[PAGE EXTRACT Boundary: Start]

Instead of P1, P2 and P3, lets assume the points as A,B and C.

          A(10,30)
            / \
           /   \
          /     \
         /   P   \      P'
        /         \
B (0,0) ----------- C(20,0) 

Algorithm :

1) Calculate area of the given triangle, i.e., area of the triangle ABC in the above diagram. 

    Area A = [ x1(y2 - y3) + x2(y3 - y1) + x3(y1-y2)]/2

2) Calculate area of the triangle PAB. We can use the same formula for this. Let this area be A1.
3) Calculate area of the triangle PBC. Let this area be A2.
4) Calculate area of the triangle PAC. Let this area be A3.
5) If P lies inside the triangle, then A1 + A2 + A3 must be equal to A.

Given below is a program in C:

#include <stdio.h>
#include <stdlib.h>

/* A utility function to calculate area of triangle formed by (x1, y1), 
   (x2, y2) and (x3, y3) */
float area(int x1, int y1, int x2, int y2, int x3, int y3)
{
   return abs((x1*(y2-y3) + x2*(y3-y1)+ x3*(y1-y2))/2.0);
}

/* A function to check whether point P(x, y) lies inside the triangle formed 
   by A(x1, y1), B(x2, y2) and C(x3, y3) */
bool isInside(int x1, int y1, int x2, int y2, int x3, int y3, int x, int y)

[PAGE EXTRACT Boundary: End]

## PROBLEM
Continue the point-in-triangle walkthrough, starting right after the declaration of isInside.

[SOURCE INFORMATION Boundary: Start]

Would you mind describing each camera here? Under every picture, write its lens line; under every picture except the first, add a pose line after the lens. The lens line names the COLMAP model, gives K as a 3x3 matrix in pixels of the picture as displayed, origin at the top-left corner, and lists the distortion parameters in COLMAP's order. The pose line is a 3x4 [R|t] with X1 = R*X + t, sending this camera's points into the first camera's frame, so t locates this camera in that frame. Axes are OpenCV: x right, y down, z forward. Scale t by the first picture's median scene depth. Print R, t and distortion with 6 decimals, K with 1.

[SOURCE INFORMATION Boundary: End]
[SOURCE INFORMATION Boundary: Start]

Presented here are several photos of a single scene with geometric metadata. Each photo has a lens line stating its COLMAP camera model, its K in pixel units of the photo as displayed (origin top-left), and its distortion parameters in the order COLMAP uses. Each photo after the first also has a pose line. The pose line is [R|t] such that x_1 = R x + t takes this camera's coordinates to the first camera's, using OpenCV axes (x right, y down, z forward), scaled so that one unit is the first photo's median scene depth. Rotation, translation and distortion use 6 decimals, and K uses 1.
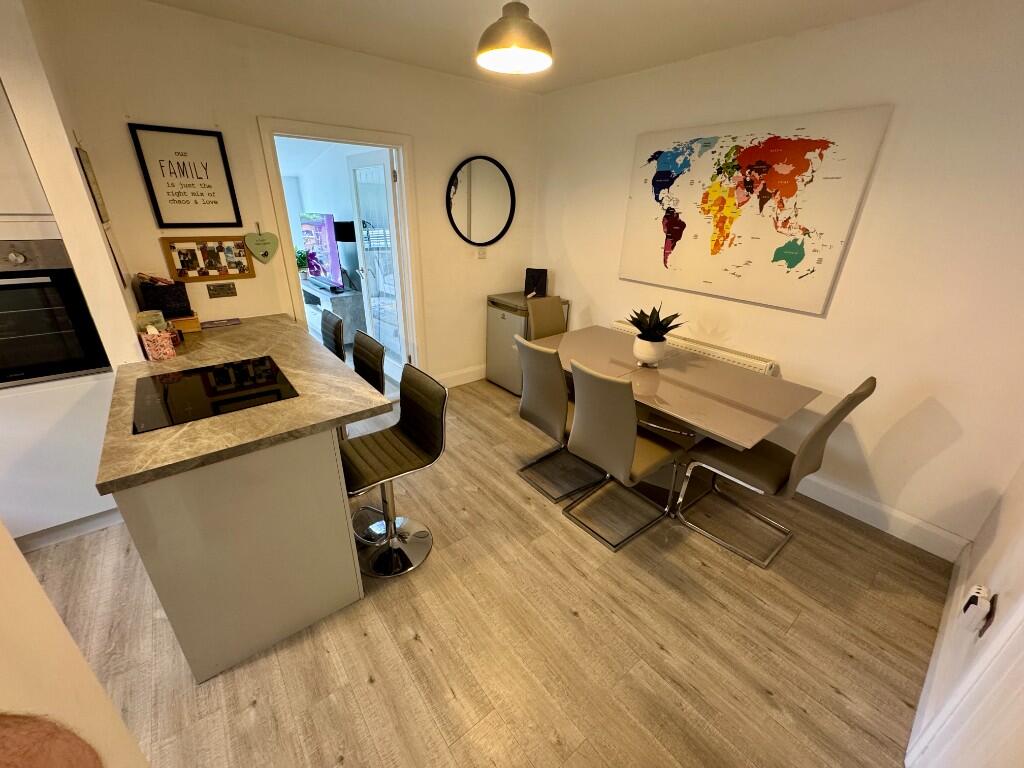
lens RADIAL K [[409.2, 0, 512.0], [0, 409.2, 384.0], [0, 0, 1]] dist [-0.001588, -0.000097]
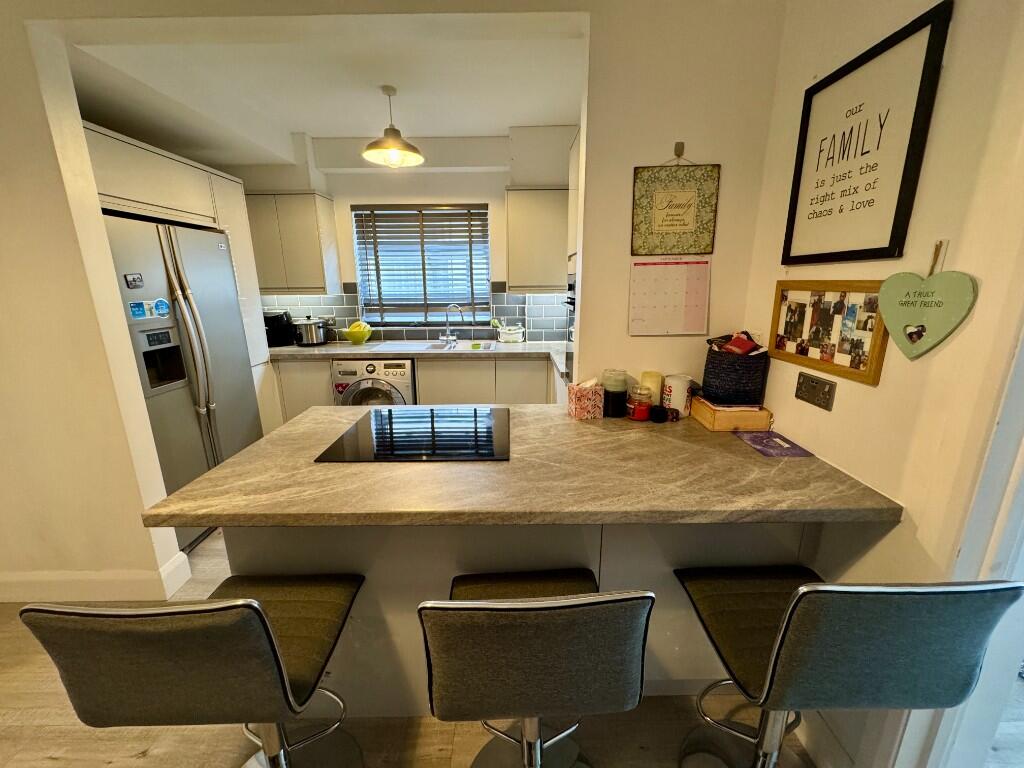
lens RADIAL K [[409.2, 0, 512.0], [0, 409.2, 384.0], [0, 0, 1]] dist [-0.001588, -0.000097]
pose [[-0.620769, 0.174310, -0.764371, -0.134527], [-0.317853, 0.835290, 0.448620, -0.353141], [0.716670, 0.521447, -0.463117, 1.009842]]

[SOURCE INFORMATION Boundary: End]
[SOURCE INFORMATION Boundary: Start]

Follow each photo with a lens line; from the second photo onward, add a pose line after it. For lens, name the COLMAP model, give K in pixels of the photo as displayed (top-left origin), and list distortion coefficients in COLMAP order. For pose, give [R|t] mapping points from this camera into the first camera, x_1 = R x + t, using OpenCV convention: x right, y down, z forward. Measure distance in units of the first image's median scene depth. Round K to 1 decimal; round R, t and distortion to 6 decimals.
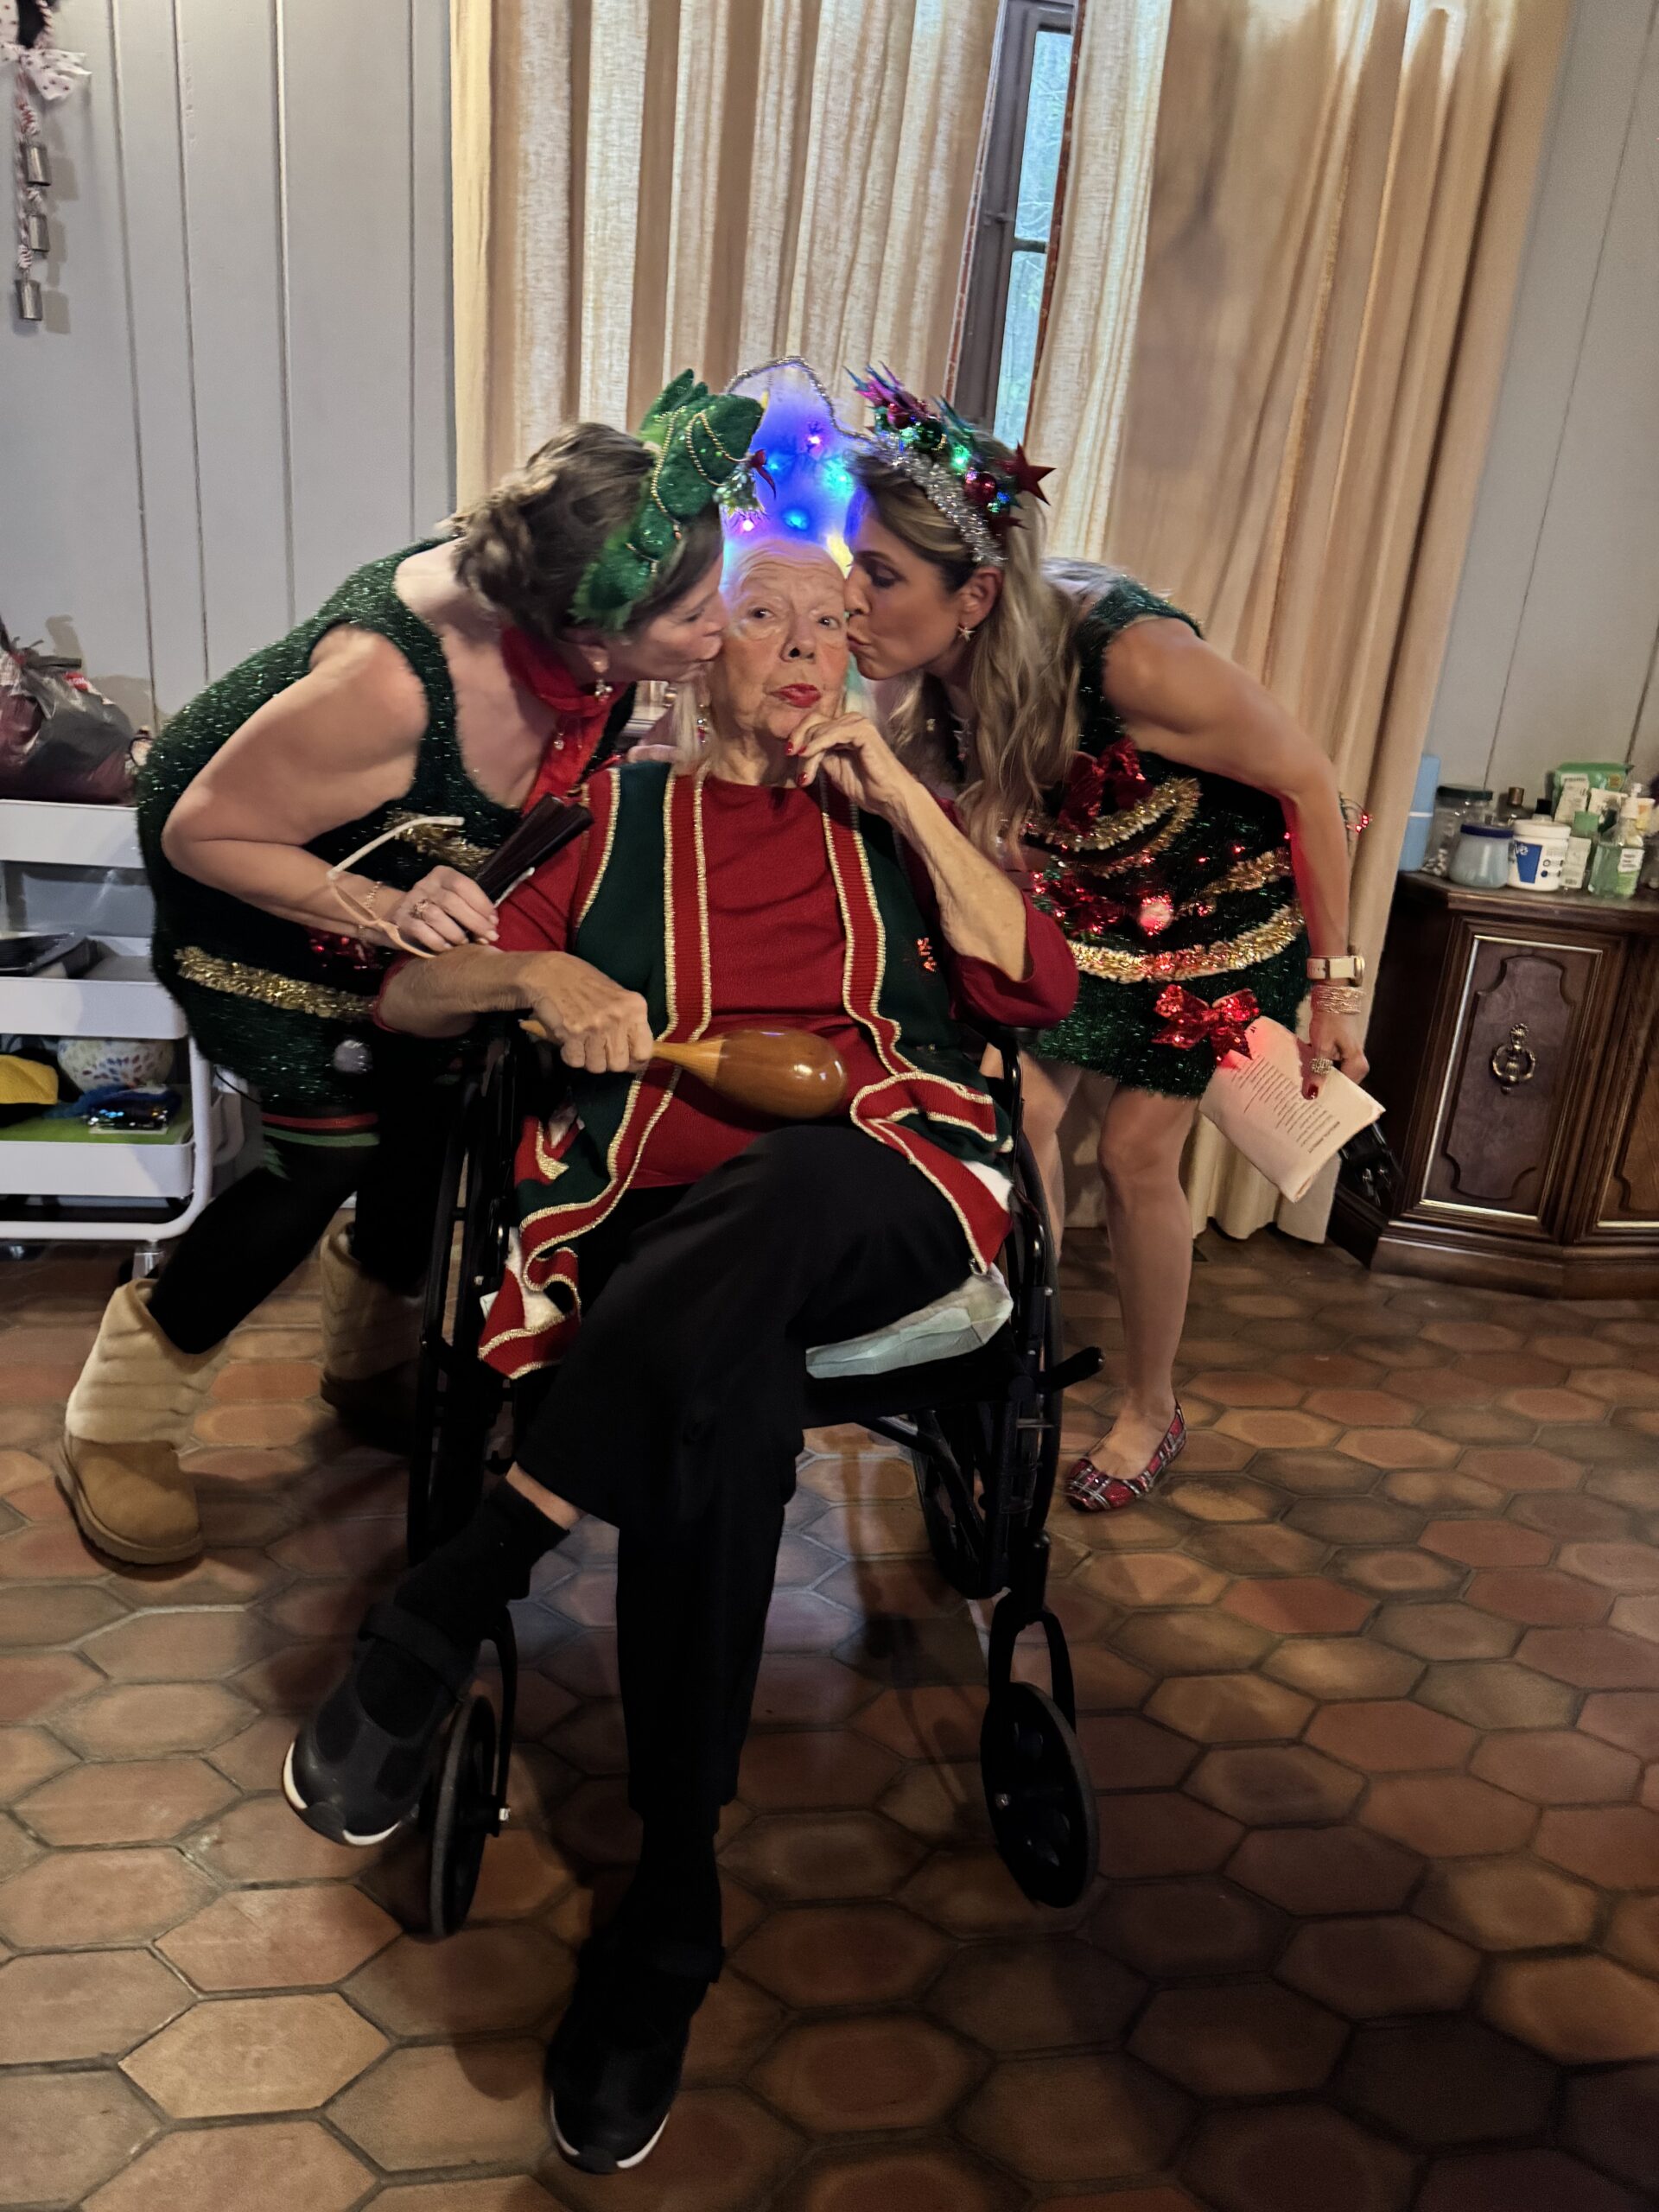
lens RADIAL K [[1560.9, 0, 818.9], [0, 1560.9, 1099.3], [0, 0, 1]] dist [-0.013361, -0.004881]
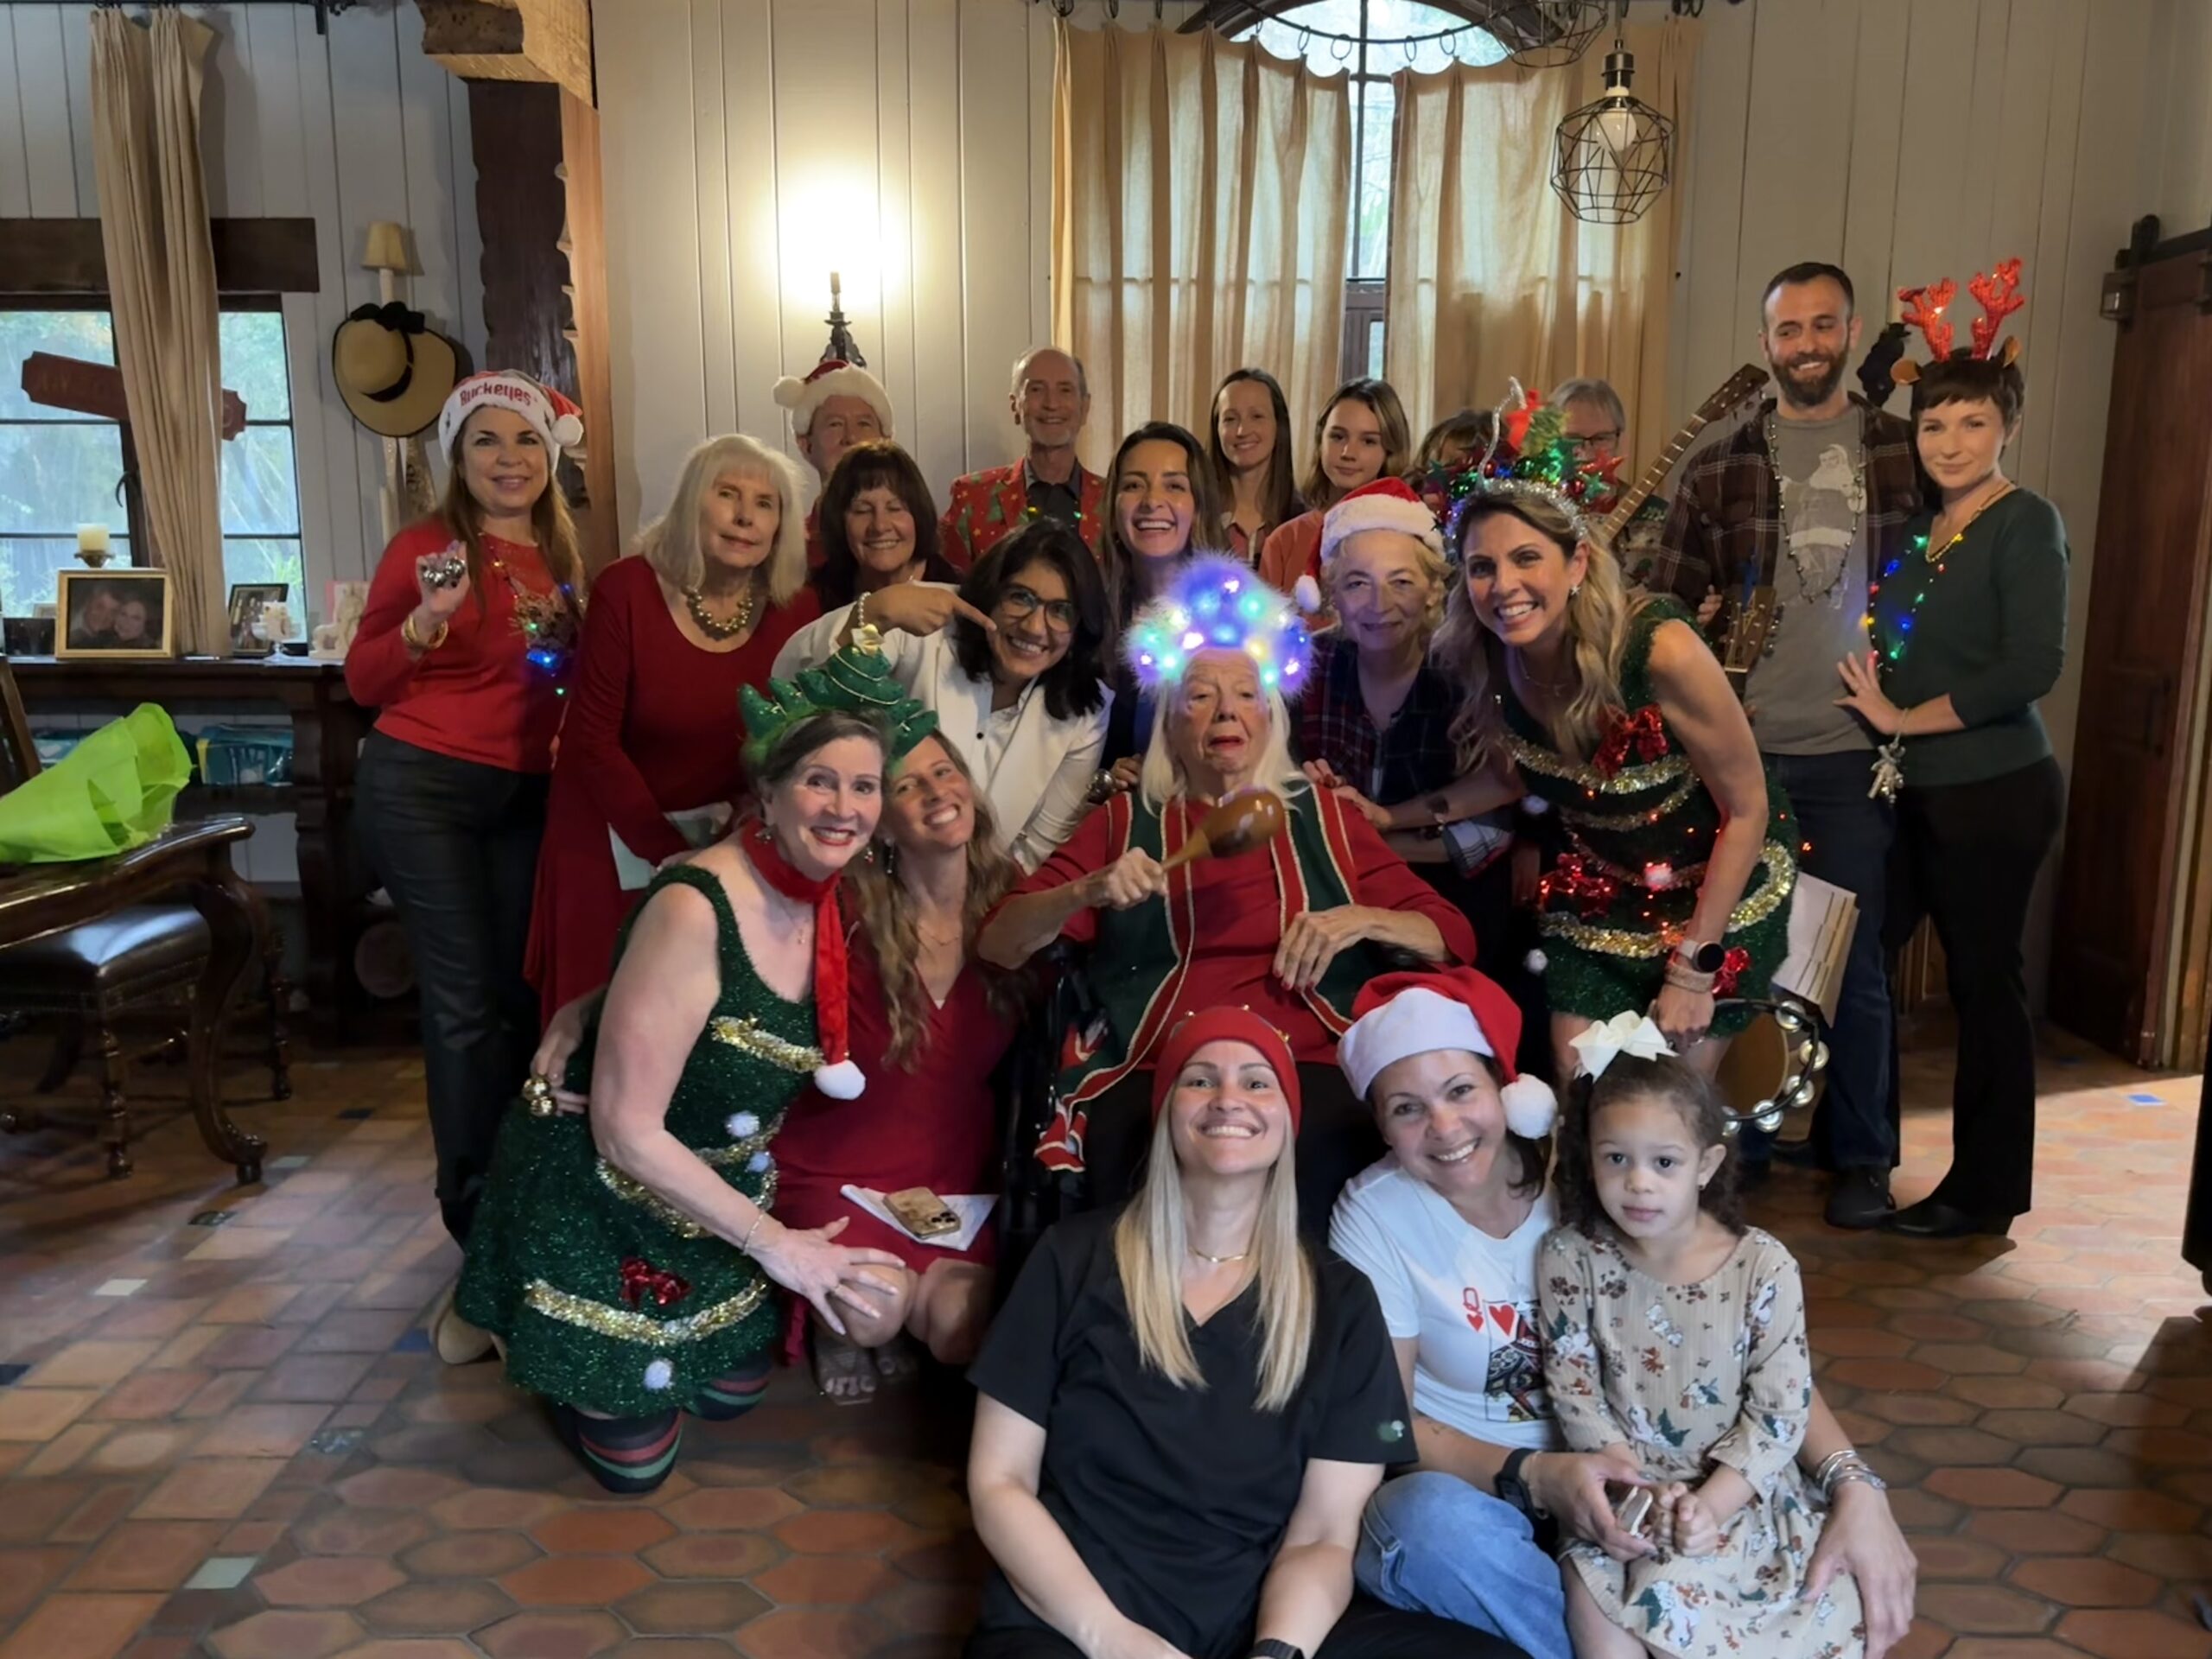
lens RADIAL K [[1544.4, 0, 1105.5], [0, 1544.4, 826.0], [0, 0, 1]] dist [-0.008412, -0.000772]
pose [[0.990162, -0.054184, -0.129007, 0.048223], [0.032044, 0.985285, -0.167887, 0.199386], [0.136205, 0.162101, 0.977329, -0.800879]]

[SOURCE INFORMATION Boundary: End]

## EXERCISE RESULT
{   
   /* Calculate area of triangle ABC */
   float A = area (x1, y1, x2, y2, x3, y3);

   /* Calculate area of triangle PBC */  
   float A1 = area (x, y, x2, y2, x3, y3);

   /* Calculate area of triangle PAC */  
   float A2 = area (x1, y1, x, y, x3, y3);

   /* Calculate area of triangle PAB */   
   float A3 = area (x1, y1, x2, y2, x, y);

   /* Check if sum of A1, A2 and A3 is same as A */
   return (A == A1 + A2 + A3);
}

/* Driver program to test above function */
int main()
{
   /* Let us check whether the point P(10, 15) lies inside the triangle 
      formed by A(0, 0), B(20, 0) and C(10, 30) */
   if (isInside(0, 0, 20, 0, 10, 30, 10, 15))
     printf ("Inside");
   else
     printf ("Not Inside");

   return 0;
}

Time : O(1)

Space: O(1)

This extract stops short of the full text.